• Opdracht a: Geef het deel van de uitspraak over de staking opnieuw weer, beginnend bij "Sectie Handel &" en eindigend bij "SCHIPHOL GROUP N.V.". Wijzig daarin "mondelinge" in "schriftelijke".

**** Geselecteerde tekst

Home

Rechtbank Noord-Holland, 26-05-2019, ECLI:NL:RBNHO:2019:5857, C/15/289000 / KG ZA 19/343

Rechtbank Noord-Holland, 26-05-2019, ECLI:NL:RBNHO:2019:5857, C/15/289000 / KG ZA 19/343

Gegevens

Instantie
Rechtbank Noord-Holland
Datum uitspraak
26 mei 2019
Datum publicatie
15 juli 2019
ECLI
ECLI:NL:RBNHO:2019:5857
Zaaknummer
C/15/289000 / KG ZA 19/343

Inhoudsindicatie

Stakingsrecht. Staking Openbaar Vervoer. Vordering Schiphol tegen de vakbonden tot verbieden staking openbaar vervoer op 28 mei 2019 gedeeltelijk toegewezen, in die zin dat NS vier maal per uur een trein (noodpendel) moet laten rijden tussen Amsterdam-Schiphol-Hoofddorp.

Uitspraak

proces-verbaal

RECHTBANK NOORD-HOLLAND

Afdeling privaatrecht

Sectie Handel & Insolventie

zaaknummer / rolnummer: C/15/289000 / KG ZA 19/343

Proces-verbaal van mondelinge uitspraak van 26 mei 2019

in de zaak van

de naamloze vennootschap

ROYAL SCHIPHOL GROUP N.V.

gevestigd te Schiphol, gemeente Haarlemmermeer,

eiseres in kort geding,

advocaten mrs. S.F. Sagel en M.B. Kerkhof te Amsterdam,

en

de publiekrechtelijke rechtspersoon

GEMEENTE HAARLEMMERMEER

zetelend te Hoofddorp,

gevoegde partij aan de zijde van Royal Schiphol Group,

advocaten mrs. M.F.A. Dankbaar en M. Middeldorp te Haarlem,

tegen

1. de vereniging met volledige rechtsbevoegdheid

FEDERATIE NEDERLANDSE VAKBEWEGING,

statutair gevestigd te Utrecht,

advocaten mrs. R. van der Stege en L.C.J. Sprengers te Utrecht,

2. de vereniging met volledige rechtsbevoegdheid

CNV VAKMENSEN.NL,

advocaten mrs. R. van der Stege en L.C.J. Sprengers te Utrecht,

3. de vereniging met volledige rechtsbevoegdheid

VAKVERENIGING VOOR MACHINISTEN EN CONDUCTEURS,

statutair gevestigd te Tilburg,

advocaat mr. M.R.O. van Ooijen en R.A.C.J. van Kessel te Boxtel,

gedaagden in kort geding.

********
**** Aangeleverde gegevens

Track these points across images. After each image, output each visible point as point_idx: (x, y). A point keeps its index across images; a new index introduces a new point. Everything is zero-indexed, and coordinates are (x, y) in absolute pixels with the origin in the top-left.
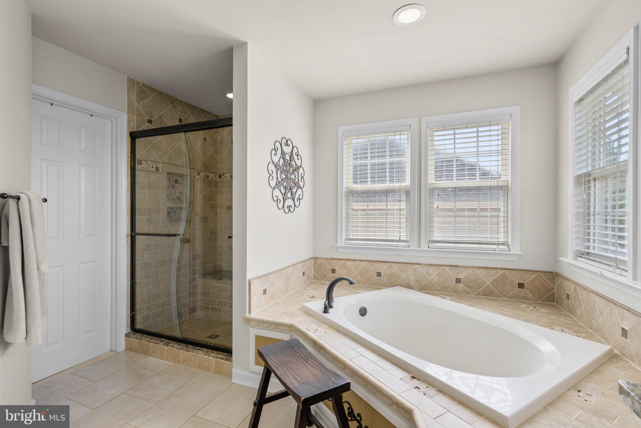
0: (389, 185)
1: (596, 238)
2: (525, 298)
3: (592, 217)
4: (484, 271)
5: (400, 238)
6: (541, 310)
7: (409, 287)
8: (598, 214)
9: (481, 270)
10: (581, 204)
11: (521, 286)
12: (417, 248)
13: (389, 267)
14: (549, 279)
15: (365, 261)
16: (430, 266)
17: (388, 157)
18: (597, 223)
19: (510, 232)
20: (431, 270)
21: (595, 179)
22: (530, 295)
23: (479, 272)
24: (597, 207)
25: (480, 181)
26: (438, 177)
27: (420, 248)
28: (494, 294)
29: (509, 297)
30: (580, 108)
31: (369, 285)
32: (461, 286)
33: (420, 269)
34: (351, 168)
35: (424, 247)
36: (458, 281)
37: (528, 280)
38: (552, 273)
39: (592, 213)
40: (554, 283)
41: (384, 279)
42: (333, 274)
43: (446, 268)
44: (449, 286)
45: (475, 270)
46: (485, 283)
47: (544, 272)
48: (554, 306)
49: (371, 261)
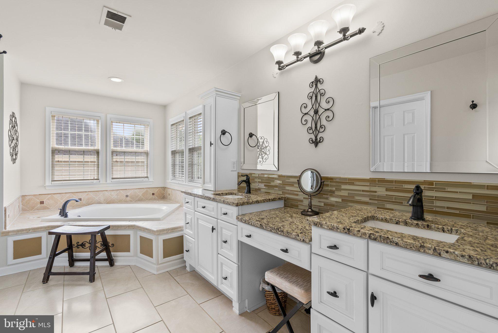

********

• Opdracht b: Zet de rijen om in een genummerde lijst zonder lege regels, beginnend bij het begin van de rijen en eindigend bij de regel met "1: (596, 238)". Laat de afbeeldingen weg uit je antwoord.

• Antwoordvak a:
Sectie Handel & Insolventie

zaaknummer / rolnummer: C/15/289000 / KG ZA 19/343

Proces-verbaal van schriftelijke uitspraak van 26 mei 2019

in de zaak van

de naamloze vennootschap

ROYAL SCHIPHOL GROUP N.V.

• Antwoordvak b:
1. Track these points across images. After each image, output each visible point as point_idx: (x, y). A point keeps its index across images; a new index introduces a new point. Everything is zero-indexed, and coordinates are (x, y) in absolute pixels with the origin in the top-left.
2. 0: (389, 185)
3. 1: (596, 238)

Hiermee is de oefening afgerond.